While many feel the election results signaled an end to the rollercoaster of events that characterized Guinean politics for the last few years, this is certainly not the time for Guineans to put up their feet and relax.
Reliving the anguish and turmoil of past years is not an option for Guineans. With the next presidential elections taking place in less than two years, two key issues must be resolved now – rather than later – for there to be peaceful and credible elections in 2015. These are the drawing up of a voter register and reforming the legal and institutional framework for elections.

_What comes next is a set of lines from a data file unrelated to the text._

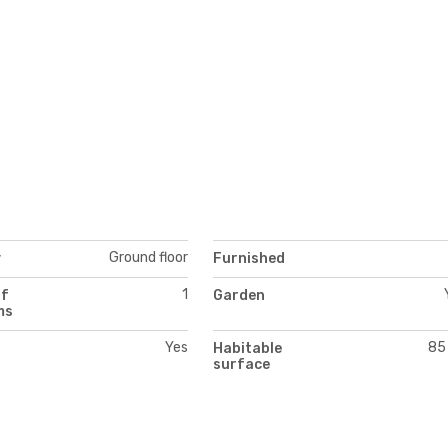
Ground floor
y
Furnished
1
of
Garden
ms
Yes
85
Habitable
surface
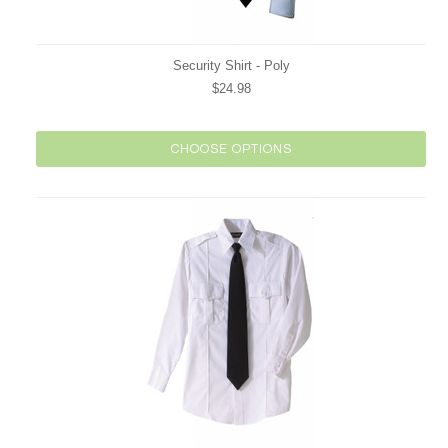
Security Shirt - Poly
$24.98
CHOOSE OPTIONS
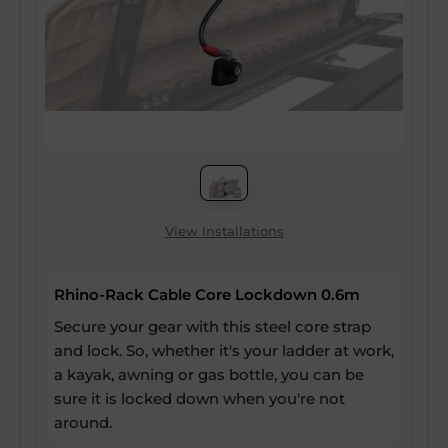
View Installations
Rhino-Rack Cable Core Lockdown 0.6m
Secure your gear with this steel core strap
and lock. So, whether it's your ladder at work,
a kayak, awning or gas bottle, you can be
sure it is locked down when you're not
around.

Stakeholders must determine whether a new biometric voter register should be drawn up before the 2015 presidential polls, as Article 9 of the July 2013 “Agreement on the Preparation and Organization of Legislative Elections” seems to suggest. In the best-case scenario, the registration process will take at least twelve months to complete, from selection of a technical operator to settling any legal disputes over the register.
Political obstacles will inevitably arise during this process, which only reaffirms why immediate planning is imperative.
If nothing else, the September 2013 legislative elections revealed shortcomings in the legal and institutional framework of Guinea’s electoral system, such as a weak Independent National Electoral Commission (INEC) and gaps in the Electoral Code and Constitution. Thus all stakeholders in the electoral process, namely politicians, parliamentarians and government officials should first – and rapidly – reach a consensus on the nature and depth of necessary electoral reforms. In other words, they must ascertain what can be done, what should be done and what must be done given the available time, the political environment and the practicality of implementation.
For instance, INEC’s current partisan structure instils confidence neither in politicians nor in citizens. Stakeholders need to decide whether there should be a new type of INEC, perhaps one that is purely technical, or an external mechanism with organic functions and a composition that would reassure political actors. Alternatively, perhaps the current INEC simply needs to be internally reorganized.